**Source document:**
****

Networks can have units go offline for various reasons; local noise can interfere with RF links, congestion can slow throughput to a crawl, RF link bit errors can cause segments of a message to get lost, etc. The more complex a network is, the more chances there are to be problems.

Messages entered at each source unit specify a time-to-live (TTL); this time is the maximum time to attempt to deliver it. If it is not delivered in this time, the operator at the source unit is informed so something can be done about it. The time-to-retry (TTR) is the number of minutes between attempts to deliver the message. Once a message is sent, it goes through the network one hop at a time and can get blocked at some point if the connectivity changes suddenly. The retry attempts are separated to allow network changes to settle out and establish alternate routes. When a message is received by a destination, an end-to-end-acknowledgement (ETE) is sent from the destination back to the source to stop any more retries and let the operator know the message was received.

The maximum message size is determined by the text length (TEXTL) setting. A message packet can consist of up to 3570 characters and is further subdivided into segments. Each message is uniquely identified so it can be tracked through the network and the ETE can be sent for each individual message. The message ID consists of the originator ID (16 bits) and message serial number (8 bits). Serial numbers range from 1 to 255 and are assigned in round-robin order. Each message is then split into 14-byte segments which are in sequence from 0 to 255. The segments allow the message to be transmitted a little at a time over short meteor bursts. The segment sequence numbers are used by the RF link software to identify which ones are acknowledged and to indicate where to resume on each burst.

****

**Collected data:**
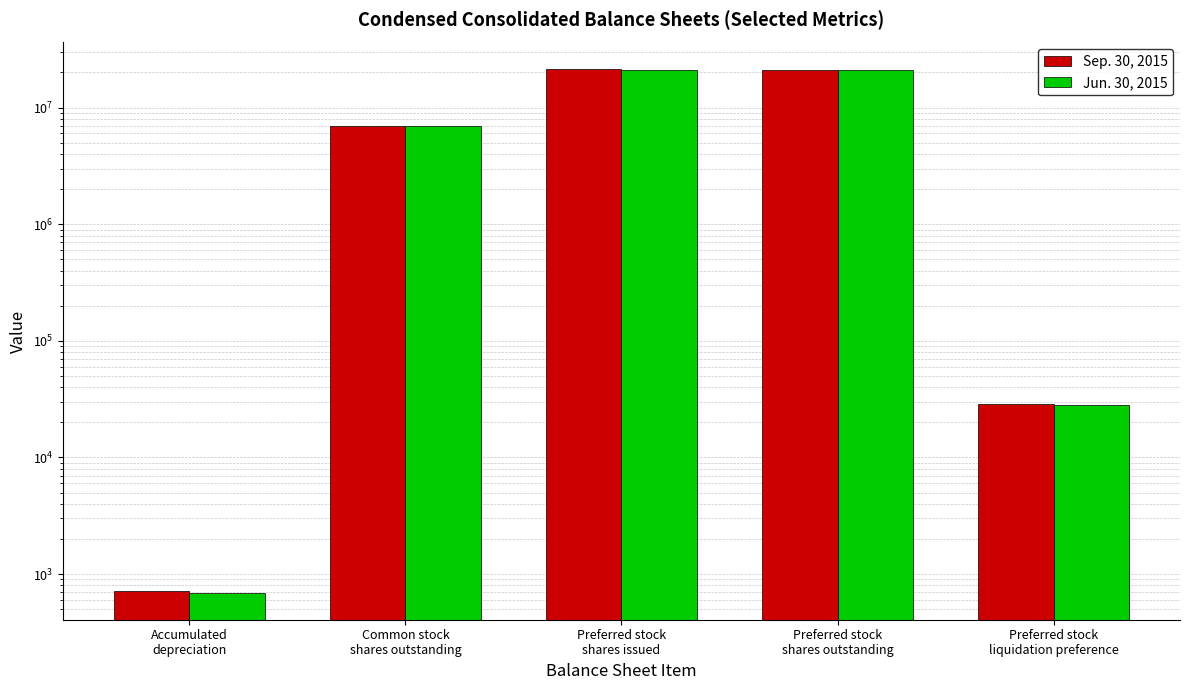

True or false: Sep. 30, 2015 has a value of 6376918 at Preferred stock
shares issued.

False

****

**Prompt A:** Summarize the passage on network message delivery in two sentences.
**Prompt B:** Add the paragraph that follows the last sentence of the passage on network message delivery.
The material has no connection to the passage on network message delivery.

**Response area A:** Each message entered at a source unit has a time-to-live that limits how long delivery is attempted and a time-to-retry that sets the minutes between attempts, and an end-to-end acknowledgement from the destination stops further retries. Messages are uniquely identified by originator ID and serial number and split into 14-byte segments so they can be sent a little at a time over short meteor bursts.

**Response area B:**
The first segment (sequence number 0) is the message header and contains all the network overhead (originator ID, message serial number, priority, I/O port entered on, message type, number of destinations, number of segments, time to live, retry count, multi-packet message serial number, packet sequence number, total number of packets and first destination ID code). If the message has only one destination, segment 1 is the start of the actual text. If there are multiple destinations, segment(s) 1, . . . n contain the remaining destination codes, 7 destination codes per segment. The text starts on the next segment after the last destination code.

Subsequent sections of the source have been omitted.